## Document passage
★ ★ ★

1st. That the severall Collonies before mentioned, do meet once a year, and oftener if need be, dureing the Warr, and at least once in two yeares in times of Peace, by their Stated and Appointed Deputies, to Debate and Resolve if such Measures, as are most adviseable for their better understanding, and their Public Tranquility and Safety.
2dly That in Order to [effect] it two persons, well Qualified, for Sence Sobriety and Substance, be appointed by each Province, as their Representatives or Deputies; which in the whole make the Congresse to Consist of Twenty persons.
3dly That the Kings Commander, for that purpose specially appointed, shall have the Chaire, and Preside in the said Congresse.
4thly That they shall meet as neer as Conveniently may be, to the most Centrall Colony for ease of the Deputies.
5thly Since that may, in all Probability, be New Yorke, both because it is neer the Center of the Collonys, and for that it is a Fronteir, and in the Kings Nomination, the Governour of that Colony may therefore also be the Kings high Commander during the Session, after the manner of Scotland.
6thly That their businesse shall be [to] hear and Adjust all matters of Complaint or difference Between Province and Province; as 1st where Persons quit their own province and go to another, that they may avoid their Just debts. Tho’ able to Pay them. 2dly where Offenders fly Justice, or Justice cannot well be had upon such offenders in the Provinces that entertaine them. 3dly to prevent or cure Injuries in point of Commerce. 4thly To consider of wayes and meanes to support the Union and safety of these Provinces against the Publick Enemies; In which Congress the Quota’s of Men and Charges will be much easier, and more equally sett, then it is Possible for any Establishment made here to do: for the Provinces knowing their own Condition and one anothers, can debate that matter with more freedome and satisfaction, and better adjust and ballance their affaires in all respects for their Common safety.
7thly That in times of War the Kings high Commander shall be Genll or Cheife Commander of the severall Quota’s upon service against the Common Enemy, as he shall be advised, for the good and benefitt of the whole.

★ ★ ★

## Record excerpts

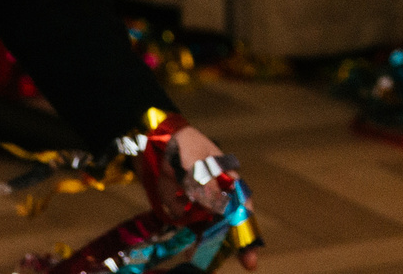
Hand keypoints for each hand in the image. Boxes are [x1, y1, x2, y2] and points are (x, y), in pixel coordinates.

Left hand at [168, 127, 257, 267]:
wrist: (150, 142)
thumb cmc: (181, 143)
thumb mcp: (195, 159)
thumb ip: (205, 183)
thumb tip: (219, 205)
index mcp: (226, 177)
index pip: (242, 202)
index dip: (249, 222)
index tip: (252, 240)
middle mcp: (215, 194)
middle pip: (230, 220)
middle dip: (238, 241)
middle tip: (249, 262)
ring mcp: (198, 204)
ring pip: (211, 229)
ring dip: (213, 246)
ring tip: (210, 261)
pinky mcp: (181, 211)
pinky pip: (189, 230)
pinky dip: (192, 243)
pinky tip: (190, 254)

★ ★ ★

## Work task
According to the proposal for a congress of the colonies, how many persons in total would make up the Congress?

## Solution to this task
Twenty persons.